Note: I'm a little over my head in attempting the intro here. If drowsiness occurs, just skip it all and hit the link at the bottom. It's an excellent story based on a eerie article in Kiplinger Magazine.
Investing. It's a weighty concept that reeks of sober, chessboard calculating. So very... adult. Or at least that's the impression one gets from the advertisements on TV. Lifestyle branding is never more evident than when pandering to the gambler's self-image. You've seen it on casino ads (if those Jack Binion spots don't fill you with gutsy confidence, perhaps you're better off with baseball cards and barbies, kido) and lotto ads and, of course, there's the Wall Street ads.
Maybe it's a black and white tracking shot of wrinkled and ink-stained fingers sifting through painfully small lines of newsprint. Or perhaps it's a well-know actor who we've grown to trust because of his role as a strict but impassioned public prosecutor on a very popular legally-themed, hour-long TV drama. Or maybe you're a bit of a youngster and more inclined to respond to the new breed of DIY Personal Finance Options (Trademark Pending, you betcha). The slickly edited jobs, where some husky rock-n-roll voiceover promises that no duff-headed, creaky-assed broker or manager will cramp your own personal, inimitable style by telling you where you ought to put your hard-earned dough. Nuh-uh, bubba. You know what's what.
No matter which way you're driving down Wall Street, the fundamental nut is that investing your money is just another way of gambling. No different than playing blackjack in Monte Carlo or craps in Hackensack. And, in turn, the fundamental nut of gambling is, essentially, predicting the future for profit. You're rewarded for correctly predicting what the next card or dice roll will bring as you are for correctly predicting what will become of a company or industry's perceived value over a given period of time. It's obviously a hair more complicated that that (they give doctorates to those who can explain the process with any degree of clarity), but the reference is sound enough, right?

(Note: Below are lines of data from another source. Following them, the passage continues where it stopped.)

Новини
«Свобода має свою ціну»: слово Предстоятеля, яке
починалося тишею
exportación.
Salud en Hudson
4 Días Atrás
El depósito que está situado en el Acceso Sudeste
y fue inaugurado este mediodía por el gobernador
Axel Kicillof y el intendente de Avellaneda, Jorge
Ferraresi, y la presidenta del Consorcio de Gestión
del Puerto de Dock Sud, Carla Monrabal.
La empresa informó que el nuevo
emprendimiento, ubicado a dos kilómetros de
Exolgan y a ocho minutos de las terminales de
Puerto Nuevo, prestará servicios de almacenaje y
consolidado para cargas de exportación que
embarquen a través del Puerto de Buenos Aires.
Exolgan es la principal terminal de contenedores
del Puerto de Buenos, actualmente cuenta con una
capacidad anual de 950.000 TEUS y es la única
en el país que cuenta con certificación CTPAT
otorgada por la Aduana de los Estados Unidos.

So it must stand to reason that if someone's got some serious clout in the direction of industries with far-reaching implications, that they would have a better vantage point than you, the average market player, from which to see the future. And being the wise investor you are, it would certainly be a wise move to mirror the personal investment strategies of someone in such a position. Someone like... United States Veep and ranking Supercreep, Dick Cheney. The guy's got a bunch of friends in very high places, after all.
With that winning (if ill-explained) strategy in mind, buzz over to Counterpunch for Mike Whitney's startling coverage of what investor/citizen Dick Cheney sees on the horizon. Read, The Veep's Curious Investment Portfolio: Is Cheney Betting On Economic Collapse?
From the article:
Cheney has dumped another (estimated) $10 to $25 million in a European bond fund which tells us that he is counting on a steadily weakening dollar. So, while working class Americans are loosing ground to inflation and rising energy costs, Darth Cheney will be enhancing his wealth in "Old Europe". As Blackburn sagely notes, "Not all bad news' is bad for everybody."